The justification for that claim is ABB’s Aspect Objects technology and specifically the Aspect Integrator Platform, whose pedigree predates 800xA and which provides the basis for ABB’s entire IndustrialIT strategy, as well as the means by which an increasing number of third parties can ‘IndustrialIT enable’ their products for integration within the 800xA environment.  

But it is perhaps the recently introduced Extended Operator Workstation (EOW) that provides the most direct embodiment of this ongoing drive for integration. The wide- screen EOW is fast becoming the HMI of choice for System 800xA and, while other vendors have their own big-screen HMI offerings, Pearson is adamant that the ABB solution is very different. It’s not just a big plasma screen, he stresses, but incorporates proprietary technology which links multiple individual displays into a single seamless whole. While control rooms will continue to retain conventional desktop screens for individual operators, experience has already shown that, where the facility is available, it’s the big screen that operators use for the majority of the time. “It’s all about reducing operator error,” says Pearson.  

Legacy controllers

When it was first introduced 800xA was widely seen primarily as a solution to ABB’s problem supporting the users of the dozen or more legacy DCSs it had inherited through acquisition by migrating them all to a single platform.

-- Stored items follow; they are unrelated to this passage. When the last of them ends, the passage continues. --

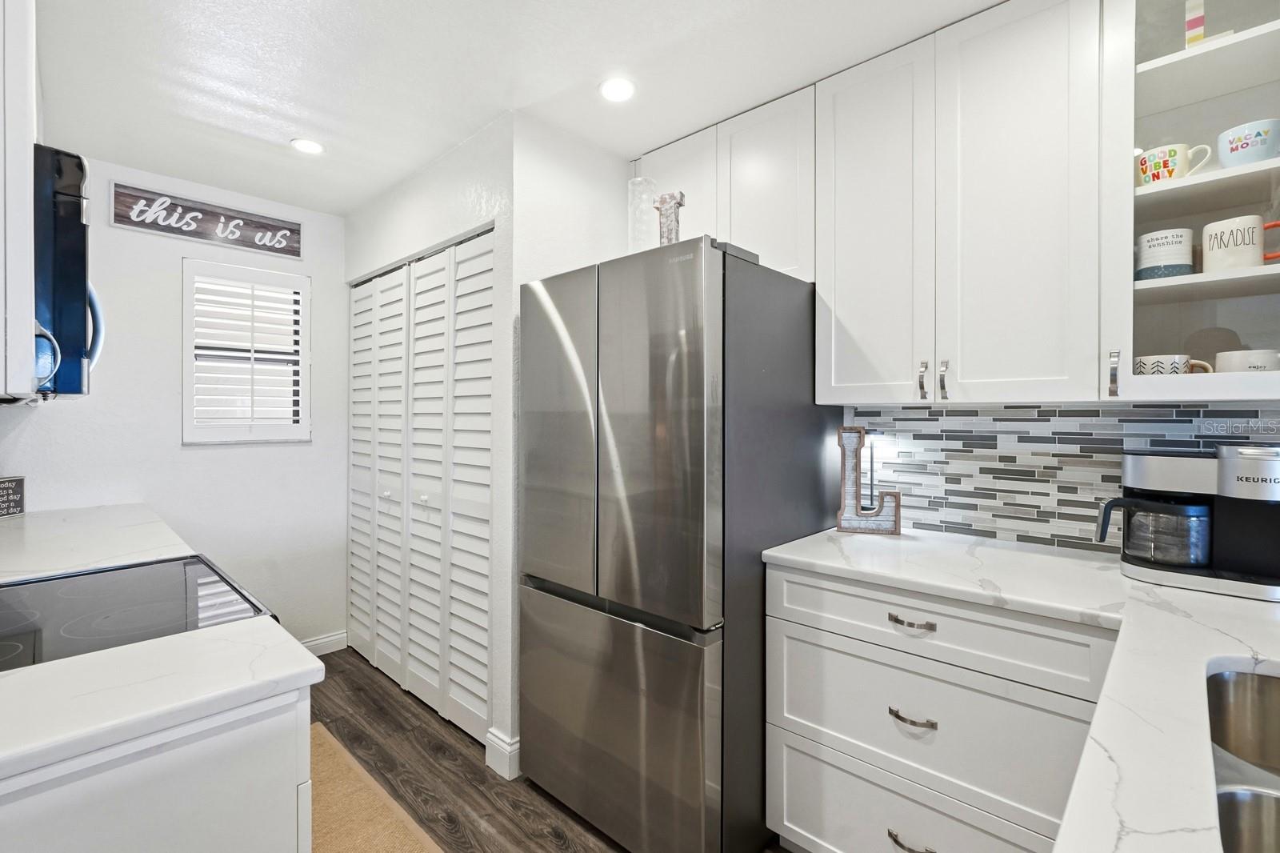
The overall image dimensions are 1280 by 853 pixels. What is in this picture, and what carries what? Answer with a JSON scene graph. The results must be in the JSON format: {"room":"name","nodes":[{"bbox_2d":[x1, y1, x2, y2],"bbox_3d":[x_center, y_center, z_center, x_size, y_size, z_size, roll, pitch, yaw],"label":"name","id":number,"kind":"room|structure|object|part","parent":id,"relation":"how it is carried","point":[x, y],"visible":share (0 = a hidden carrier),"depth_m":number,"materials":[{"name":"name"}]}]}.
{"room":"kitchen","nodes":[
{"label":"kitchen","id":0,"kind":"room"},
{"bbox_2d":[0,155,348,651],"bbox_3d":[-2.223,0.062,2.716,0.117,2.432,1.929,1,1,43],"label":"back wall","id":1,"kind":"structure","parent":0,"point":[29,470],"depth_m":2.69,"materials":[{"name":"white paint"}]},
{"bbox_2d":[0,0,38,400],"bbox_3d":[-1.313,-0.570,0.994,0.722,1.055,0.331,1,1,43],"label":"upper cabinet","id":2,"kind":"object","parent":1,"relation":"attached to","point":[23,86],"visible":1,"depth_m":0.93,"materials":[{"name":"white paint"}]},
{"bbox_2d":[31,144,105,400],"bbox_3d":[-1.437,-0.289,1.180,0.727,0.471,0.441,1,1,43],"label":"microwave","id":3,"kind":"object","parent":2,"relation":"attached to","point":[76,284],"visible":0.77,"depth_m":1.05,"materials":[{"name":"black"}]},
{"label":"handle","id":4,"kind":"part","parent":3,"relation":"part of","materials":[{"name":"silver metal"}]},
{"bbox_2d":[112,181,303,257],"bbox_3d":[-2.081,-0.991,2.717,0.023,0.205,0.767,1,1,43],"label":"wall sign","id":5,"kind":"object","parent":1,"relation":"attached to","point":[156,227],"visible":0.99,"depth_m":2.67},
{"bbox_2d":[180,258,309,443],"bbox_3d":[-2.089,-0.362,2.935,0.033,0.843,0.583,1,1,43],"label":"window","id":6,"kind":"structure","parent":1,"relation":"in","point":[302,277],"depth_m":2.93,"materials":[{"name":"white"}]},
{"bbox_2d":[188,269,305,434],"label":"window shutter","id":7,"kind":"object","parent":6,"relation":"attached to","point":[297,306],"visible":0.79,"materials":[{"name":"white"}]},
{"bbox_2d":[298,630,347,655],"bbox_3d":[-2.002,1.224,2.824,0.015,0.101,0.937,1,1,43],"label":"baseboard","id":8,"kind":"structure","parent":1,"relation":"attached to","point":[314,642],"depth_m":3.08,"materials":[{"name":"white paint"}]},
{"bbox_2d":[341,112,517,776],"bbox_3d":[-1.067,0.063,2.655,1.663,2.430,0.125,1,1,43],"label":"closet wall","id":9,"kind":"structure","parent":0,"point":[470,178],"depth_m":2.17,"materials":[{"name":"white paint"}]},
{"bbox_2d":[348,225,493,745],"bbox_3d":[-1.111,0.246,2.650,1.551,2.040,0.080,1,1,43],"label":"bifold door","id":10,"kind":"structure","parent":9,"relation":"in","point":[414,270],"depth_m":2.52,"materials":[{"name":"white paint"}]},
{"bbox_2d":[484,728,520,779],"bbox_3d":[-0.466,1.219,2.101,0.140,0.120,0.184,1,1,43],"label":"baseboard","id":11,"kind":"structure","parent":9,"relation":"attached to","point":[507,746],"depth_m":2.03,"materials":[{"name":"white paint"}]},
{"bbox_2d":[36,0,1007,215],"bbox_3d":[-0.139,-1.183,0.895,5.552,0.084,3.325,1,1,43],"label":"ceiling","id":12,"kind":"structure","parent":0,"point":[289,135],"depth_m":1.80,"materials":[{"name":"white paint"}]},
{"bbox_2d":[290,136,323,154],"bbox_3d":[-1.385,-1.161,2.303,0.134,0.008,0.133,1,1,43],"label":"recessed light","id":13,"kind":"object","parent":12,"relation":"in","point":[306,145],"visible":0.99,"depth_m":2.30,"materials":[{"name":"white"}]},
{"bbox_2d":[598,76,635,102],"bbox_3d":[-0.077,-1.155,1.906,0.140,0.008,0.140,1,1,43],"label":"recessed light","id":14,"kind":"object","parent":12,"relation":"in","point":[622,86],"visible":0.99,"depth_m":1.90,"materials":[{"name":"white"}]},
{"bbox_2d":[304,643,793,850],"bbox_3d":[-0.278,1.324,0.975,5.515,0.061,3.592,1,1,43],"label":"floor","id":15,"kind":"structure","parent":0,"point":[344,734],"depth_m":2.03,"materials":[{"name":"brown wood"}]},
{"bbox_2d":[0,682,314,852],"bbox_3d":[-1.007,0.860,0.820,0.666,0.895,0.770,1,1,43],"label":"base cabinet","id":16,"kind":"object","parent":15,"relation":"on","point":[269,744],"visible":0.6,"depth_m":0.77,"materials":[{"name":"white paint"}]},
{"bbox_2d":[0,554,276,672],"bbox_3d":[-1.229,0.756,1.154,0.735,1.093,0.748,1,1,43],"label":"cooktop","id":17,"kind":"object","parent":16,"relation":"in","point":[83,605],"visible":0.43,"depth_m":1.18,"materials":[{"name":"black glass"}]},
{"bbox_2d":[0,499,323,778],"bbox_3d":[-1.409,0.360,1.225,2.130,0.034,0.661,1,1,43],"label":"countertop","id":18,"kind":"structure","parent":16,"relation":"on","point":[302,670],"depth_m":0.80,"materials":[{"name":"white stone"}]},
{"bbox_2d":[0,475,25,517],"bbox_3d":[-2.499,0.282,2.124,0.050,0.157,0.215,0,0,2],"label":"small sign","id":19,"kind":"object","parent":18,"relation":"on","point":[18,481],"visible":1,"depth_m":2.18,"materials":[{"name":"black"}]},
{"bbox_2d":[309,724,447,852],"bbox_3d":[-0.945,1.279,1.629,1.365,0.011,0.513,1,1,43],"label":"rug","id":20,"kind":"object","parent":15,"relation":"on","point":[364,838],"visible":0.67,"depth_m":1.81,"materials":[{"name":"beige fabric"}]},
{"bbox_2d":[520,236,834,852],"bbox_3d":[0.134,0.393,2.010,0.805,1.787,0.849,1,1,43],"label":"refrigerator","id":21,"kind":"object","parent":15,"relation":"on","point":[530,605],"visible":0.94,"depth_m":1.62,"materials":[{"name":"silver metal"}]},
{"bbox_3d":[-0.125,0.912,1.767,0.853,0.670,0.102,1,1,43],"label":"freezer drawer","id":22,"kind":"part","parent":21,"relation":"part of","materials":[{"name":"silver metal"}]},
{"bbox_2d":[627,178,658,250],"bbox_3d":[0.010,-0.696,1.968,0.114,0.328,0.113,1,1,43],"label":"glass vase","id":23,"kind":"object","parent":21,"relation":"on","point":[640,190],"visible":0.76,"depth_m":1.93,"materials":[{"name":"clear glass"}]},
{"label":"door","id":24,"kind":"part","parent":21,"relation":"part of","materials":[{"name":"silver metal"}]},
{"bbox_2d":[652,190,685,246],"bbox_3d":[0.095,-0.617,1.775,0.122,0.245,0.070,1,1,43],"label":"decorative letter","id":25,"kind":"object","parent":21,"relation":"on","point":[670,198],"visible":0.76,"depth_m":1.76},
{"bbox_2d":[763,560,1114,852],"bbox_3d":[0.874,0.851,1.564,0.827,0.878,0.637,1,1,43],"label":"drawer cabinet","id":26,"kind":"object","parent":15,"relation":"on","point":[790,750],"visible":0.64,"depth_m":1.36,"materials":[{"name":"white paint"}]},
{"bbox_3d":[0.673,1.039,1.366,0.120,0.015,0.047,1,1,43],"label":"drawer pull","id":27,"kind":"part","parent":26,"relation":"part of","materials":[{"name":"silver metal"}]},
{"bbox_3d":[0.658,0.713,1.353,0.108,0.014,0.046,1,1,43],"label":"drawer pull","id":28,"kind":"part","parent":26,"relation":"part of","materials":[{"name":"metal"}]},
{"bbox_3d":[0.671,0.493,1.377,0.106,0.015,0.043,1,1,43],"label":"drawer pull","id":29,"kind":"part","parent":26,"relation":"part of","materials":[{"name":"silver metal"}]},
{"bbox_2d":[768,524,1279,852],"bbox_3d":[0.913,0.389,0.679,1.744,0.037,1.454,1,1,43],"label":"countertop","id":30,"kind":"structure","parent":26,"relation":"on","point":[1234,627],"depth_m":0.93,"materials":[{"name":"white stone"}]},
{"bbox_2d":[834,424,901,534],"bbox_3d":[0.776,0.186,1.884,0.199,0.360,0.046,0,0,17],"label":"decorative letter","id":31,"kind":"object","parent":30,"relation":"on","point":[853,429],"visible":1,"depth_m":1.88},
{"bbox_2d":[1098,444,1279,600],"bbox_3d":[1.343,0.214,1.343,0.370,0.318,0.250,1,1,43],"label":"coffee maker","id":32,"kind":"object","parent":30,"relation":"on","point":[1143,466],"visible":0.99,"depth_m":1.28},
{"bbox_2d":[1205,664,1279,852],"bbox_3d":[0.866,0.514,0.563,0.463,0.191,0.723,1,1,43],"label":"sink","id":33,"kind":"object","parent":30,"relation":"in","point":[1250,677],"visible":0.78,"depth_m":0.86,"materials":[{"name":"silver metal"}]},
{"bbox_2d":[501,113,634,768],"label":"side wall","id":34,"kind":"structure","parent":0,"point":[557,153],"depth_m":2.14,"materials":[{"name":"white paint"}]},
{"bbox_2d":[838,401,1279,554],"bbox_3d":[1.449,0.154,1.515,1.698,0.447,0.009,1,1,43],"label":"tile backsplash","id":35,"kind":"structure","parent":0,"point":[1170,414],"depth_m":1.73,"materials":[{"name":"tile"}]},
{"bbox_2d":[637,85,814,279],"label":"upper cabinet","id":36,"kind":"object","parent":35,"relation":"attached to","point":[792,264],"visible":0.55,"depth_m":2.00,"materials":[{"name":"white paint"}]},
{"bbox_2d":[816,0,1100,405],"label":"upper cabinet","id":37,"kind":"object","parent":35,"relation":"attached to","point":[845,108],"visible":0.98,"depth_m":1.54,"materials":[{"name":"white paint"}]},
{"bbox_3d":[0.723,-0.578,1.772,0.348,1.108,0.169,1,1,43],"label":"cabinet door","id":38,"kind":"part","parent":37,"relation":"part of","materials":[{"name":"white paint"}]},
{"bbox_3d":[0.852,-0.132,1.674,0.021,0.113,0.027,1,1,43],"label":"handle","id":39,"kind":"part","parent":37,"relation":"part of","materials":[{"name":"silver metal"}]},
{"bbox_3d":[0.890,-0.129,1.631,0.020,0.113,0.026,1,1,43],"label":"handle","id":40,"kind":"part","parent":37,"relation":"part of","materials":[{"name":"silver metal"}]},
{"bbox_3d":[1.026,-0.572,1.529,0.354,1.124,0.144,1,1,43],"label":"cabinet door","id":41,"kind":"part","parent":37,"relation":"part of","materials":[{"name":"white paint"}]},
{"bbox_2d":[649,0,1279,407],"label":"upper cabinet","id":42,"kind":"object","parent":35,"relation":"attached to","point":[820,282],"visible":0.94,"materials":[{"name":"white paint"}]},
{"bbox_2d":[1101,0,1279,401],"bbox_3d":[1.410,-0.576,1.288,0.511,1.061,0.373,1,1,43],"label":"glass cabinet","id":43,"kind":"object","parent":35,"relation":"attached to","point":[1201,58],"visible":0.91,"depth_m":1.30,"materials":[{"name":"glass"}]},
{"bbox_3d":[1.125,-0.116,1.322,0.020,0.101,0.025,1,1,43],"label":"handle","id":44,"kind":"part","parent":43,"relation":"part of","materials":[{"name":"silver metal"}]},
{"bbox_2d":[1134,227,1195,279],"bbox_3d":[1.304,-0.411,1.376,0.109,0.122,0.109,1,1,43],"label":"mug","id":45,"kind":"object","parent":43,"relation":"in","point":[1148,257],"visible":0.92,"depth_m":1.34,"materials":[{"name":"white ceramic"}]},
{"bbox_2d":[1136,142,1210,185],"bbox_3d":[1.307,-0.621,1.359,0.136,0.092,0.090,1,1,43],"label":"mug","id":46,"kind":"object","parent":43,"relation":"in","point":[1178,147],"visible":0.79,"depth_m":1.34,"materials":[{"name":"ceramic"}]},
{"bbox_2d":[1135,353,1212,377],"bbox_3d":[1.305,-0.124,1.365,0.151,0.090,0.094,1,1,43],"label":"mug","id":47,"kind":"object","parent":43,"relation":"in","point":[1178,369],"visible":0.54,"depth_m":1.34,"materials":[{"name":"white ceramic"}]},
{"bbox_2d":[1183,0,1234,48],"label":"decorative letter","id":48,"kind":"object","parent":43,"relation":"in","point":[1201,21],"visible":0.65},
{"bbox_2d":[1202,213,1275,271],"bbox_3d":[1.376,-0.403,1.261,0.130,0.119,0.107,1,1,43],"label":"mug","id":49,"kind":"object","parent":43,"relation":"in","point":[1214,247],"visible":0.93,"depth_m":1.23,"materials":[{"name":"white ceramic"}]},
{"bbox_2d":[1214,348,1279,372],"bbox_3d":[1.421,-0.123,1.282,0.141,0.088,0.099,1,1,43],"label":"white mug","id":50,"kind":"object","parent":43,"relation":"in","point":[1263,366],"visible":0.67,"depth_m":1.26,"materials":[{"name":"white ceramic"}]},
{"bbox_2d":[1218,117,1279,166],"bbox_3d":[1.384,-0.611,1.239,0.120,0.093,0.105,1,1,43],"label":"mug","id":51,"kind":"object","parent":43,"relation":"in","point":[1236,147],"visible":0.94,"depth_m":1.21,"materials":[{"name":"blue ceramic"}]}
]}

How successful that has been can be judged from the fact that while every other DCS vendor saw ABB’s legacy sites as potential targets for their own competitive migration strategies, ABB has retained its position as the global DCS market leader. Hence Pearson’s claim that “Nobody else is as good at connecting legacy controllers into the same system,” although the cynic might have added that nobody has had quite as much practice.  

Now however, according to Laming, the huge investment ― $500 million prior to the 2004 launch, but nobody’s letting on how much more since — in System 800xA is paying off as it becomes the vehicle for ABB’s much broader integration ambitions. Moreover, he argues, that level of investment represents a huge hurdle for those vendors whose current systems were introduced earlier in the cycle and which, he believes, are now showing their age and their limitations. “What next from Emerson?” he muses, tongue in cheek. “A DeltaVx?”  

The initial pretext for INSIDER’s visit to St Neots had been to delve a little deeper into the recently introduced SIL 3 version of the System 800xA HI integrated Safety Instrumented System (SIS). As safety systems consultant Roger Prew explained, both versions are unique in being based directly on the controller from the BPCS (Basic Process Control System). Even Yokogawa’s ProSafe, he claims, while looking like a Centum controller on the surface, is in fact very different under the skin. Both the SIL 2 and SIL 3 versions use a separate diverse coprocessor alongside what is effectively a standard BPCS controller, and it is this diversity which, claims Prew, makes the approach not just equivalent, but superior in terms of immunity to common mode failures to conventional TMR solutions. Moving up from SIL 2 to SIL 3 has required relatively minor changes to the hardware, together with changes to the firmware and toolset, says Prew. In effect those changes allow the Safety Manager to check every memory transaction and continually to check the I/O bus, the associated I/O having already been SIL 3 certified.  

Can existing SIL 2 systems be upgraded to SIL 3? Yes, says Prew, although the need to do so might suggest serious problems with the original safety assessment, but the update would essentially involve a change of the associated hardware and firmware and recompiling the application.  

And how has availability of the SIL 3 version affected the overall balance of the arguments for and against integrated safety solutions? The proof is to a great extent in the eating. with ABB now claiming a total of 1300 SIL 2 nodes installed and that it already has 10 installed sites for the SIL 3 version. More significantly in the long term, says Prew, is that many of the major users who were initially reluctant even to consider an integrated solution, including some of the biggest names in the Middle East, are now accepting the concept as suitable for new installations, although they are more likely to stay with TMR in legacy situations.